For this he was reviled and insulted by conservatives in his diocese who announced that he was no longer fit to lay hands on their children in confirming them. So he meekly called in the former archbishop of Canterbury, George Carey, whose hands were evidently much cleaner (though he'd ordained at least two gay bishops in his time) to carry out the confirmations in his stead. But it's all right because George is a good evangelical.

In the same spirit of Episcopal pick'n'mix, the American churches have chosen the Archbishop of Abuja, the Most Rev Peter Akinola, as their archiepiscopal leader; a man whose vehemence against gay people - quite in defiance of current Anglican position statements - has led him to vociferously support Nigerian government legislation which would prevent gays meeting, let alone campaigning to improve their status and condition in Nigerian civil society. His willingness to cross provincial boundaries to interfere in other churches is also, incidentally, against current Anglican polity.

Even the Americans quail at going quite as far as Akinola does in his anti-gay rhetoric, but that hasn't stopped them in the words of one conservative opting for a black archbishop "even if he does look like the church janitor". Some prejudices are evidently more acceptable than others.

The fact is that what the conservatives demand in the name of orthodoxy is not Anglicanism but a form of congregationalism, inimical to the traditional authority of bishops. The most interesting commentary in the last week has been the response of the Bishop of Durham, Tom Wright, on the Fulcrum evangelical website, following the English evangelicals' presentation of their demands to Archbishop Williams.

What particularly annoyed him was the conservatives' presumption in claiming to speak for all evangelicals, when they only speak for a faction - and had not troubled to consult even those before presenting their demands. Wright's condemnation is extraordinary in its vehemence. He has finally woken up to the way the wind is blowing in Anglicanism. Will others do the same? Standing up to the bullies who proclaim a self-determined orthodoxy and a one-eyed moral rectitude may be the only chance to save the worldwide communion from dissolution. Rowan Williams needs all the help he can get.

1 Comments:

Anonymous Jim said...

Stephen Bates' post is a great one. It seems that it is time for the us to stand up to the conservatives, so I agree. Standing up to them, it seems to me, means insisting that they understand that God's love is without conditions, the exact conditions the seek to impose on the rest of the Anglican Communion.

What will the conservatives do once they all join with the Primate of Nigeria?
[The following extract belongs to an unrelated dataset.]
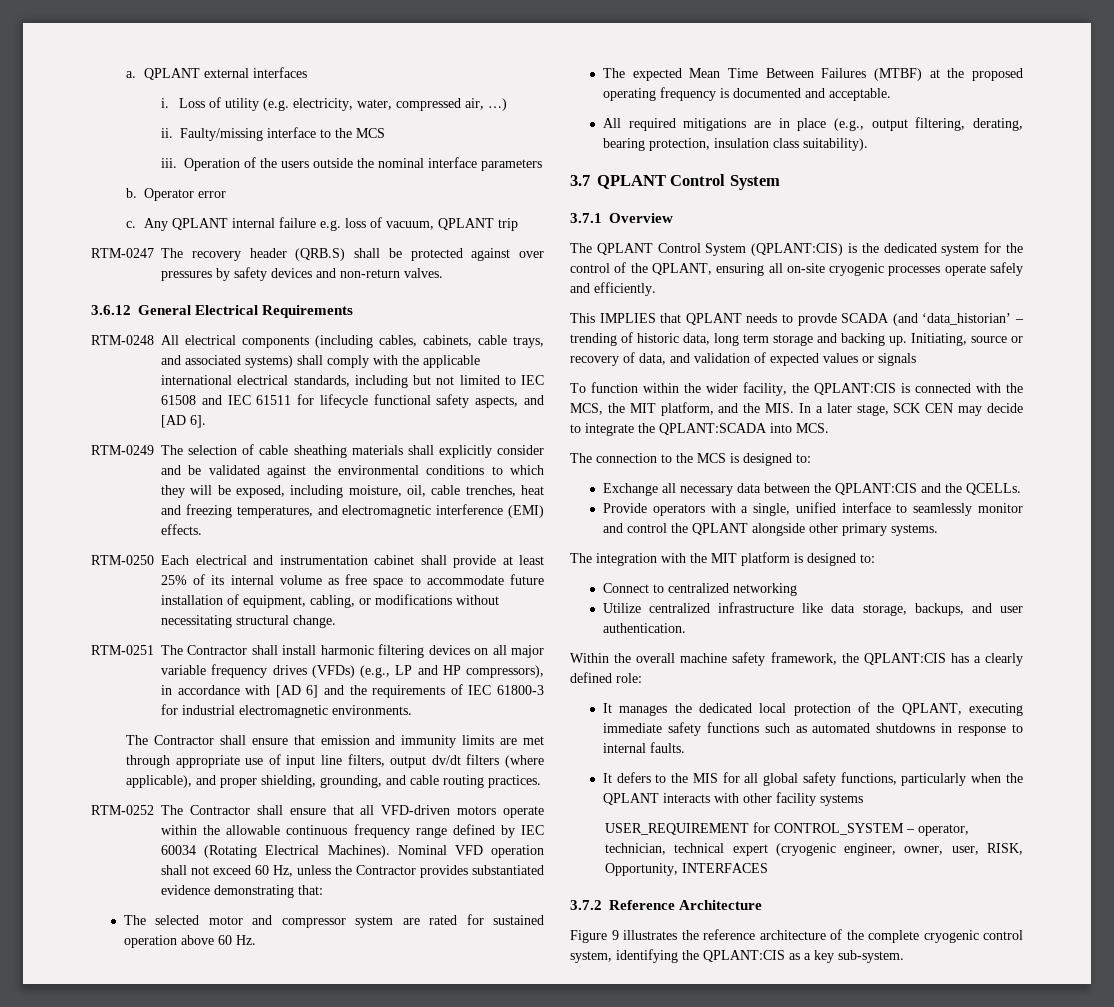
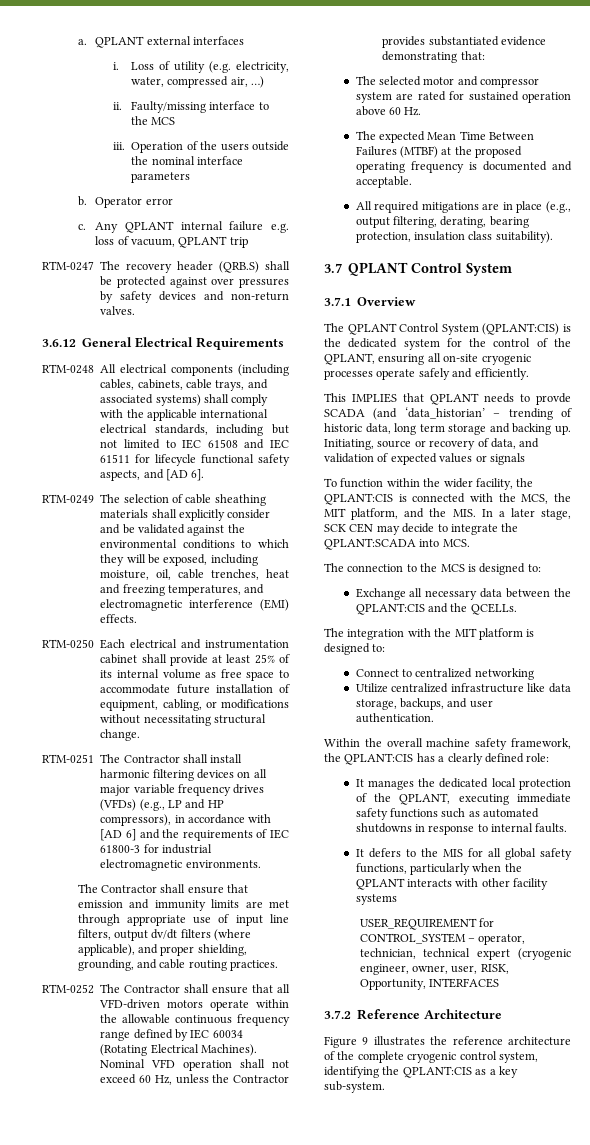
[602,502,1023,516] [602,523,938,536] // Provide operators with a single, unified interface to seamlessly monitor and control the QPLANT alongside other primary systems. -> (517, 609) none

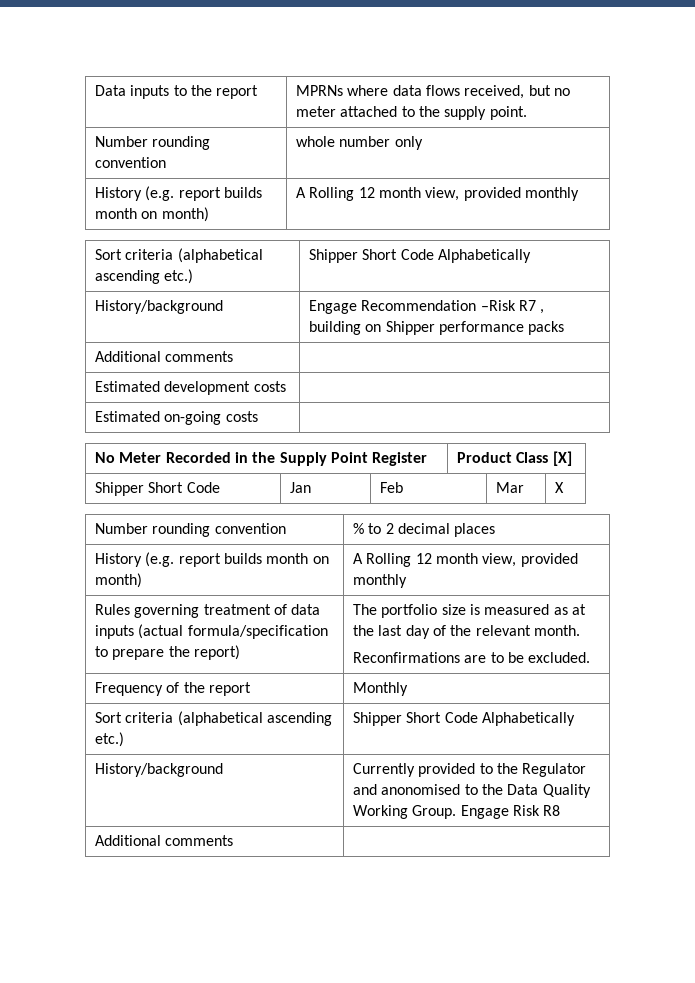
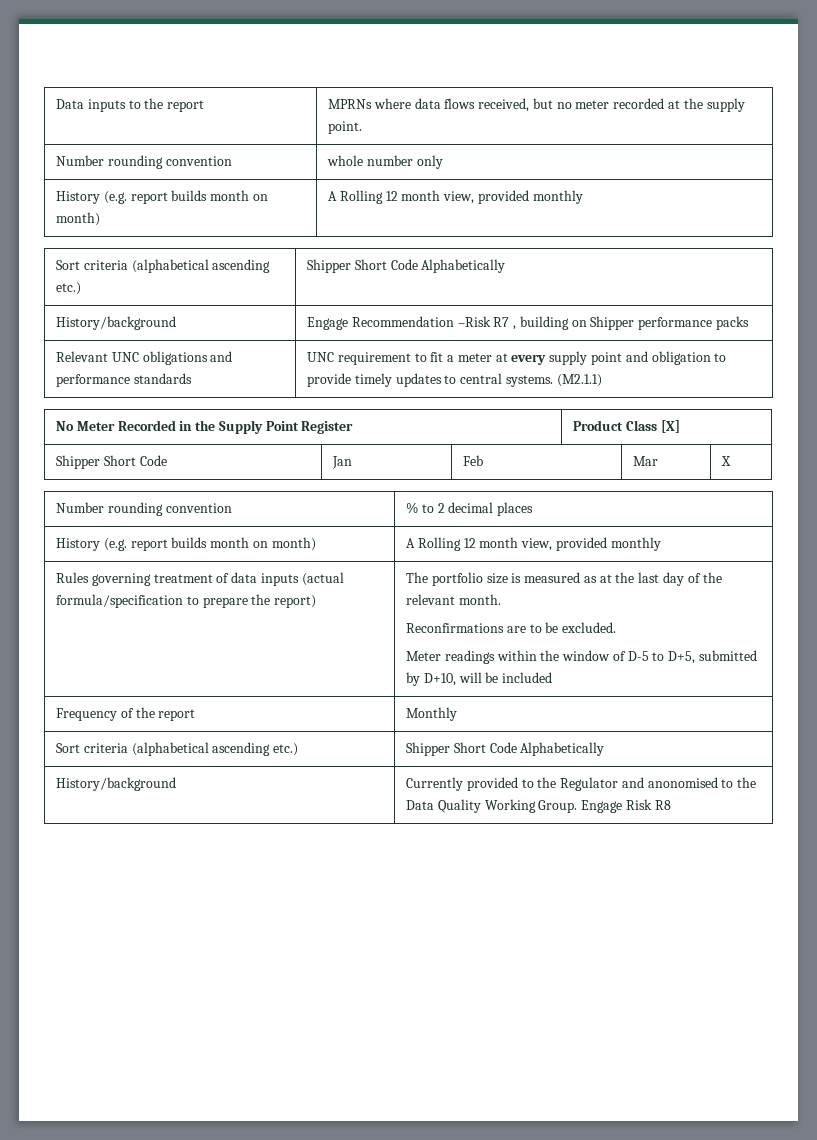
[340,106,415,117] attached to -> [613,98,681,109] recorded at
[95,351,234,362] [95,381,286,395] [95,411,258,425] Additional comments | // Estimated development costs | // Estimated on-going costs | -> [56,351,233,365] [56,373,192,387] [307,351,727,365] [307,373,602,387] Relevant UNC obligations and performance standards | UNC requirement to fit a meter at every supply point and obligation to provide timely updates to central systems. (M2.1.1)
(591, 657) none -> [406,650,758,664] [406,672,553,686] // Meter readings within the window of D-5 to D+5, submitted by D+10, will be included
[95,835,234,846] // Additional comments | -> (671, 805) none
What will they do when they disagree with him over some doctrinal issue? Can people who have a history of "creative disagreement and dialogue" remain in communion with someone who is rigid and authoritarian? How would Bishop Duncan fare as a Bishop answerable to the Primate of Nigeria? I do not have answers to these questions ... only questions. It would seem that the conservatives want someone strong such as a Pope. Thus Archbishop Peter Akinola could become the first Anglican Pope for the conservatives, and be under his authority. Would the Global South all follow? This seems to me to be a real possiblity, it would seem to be trading collegiality for authorty in a way Episcopalians are not use.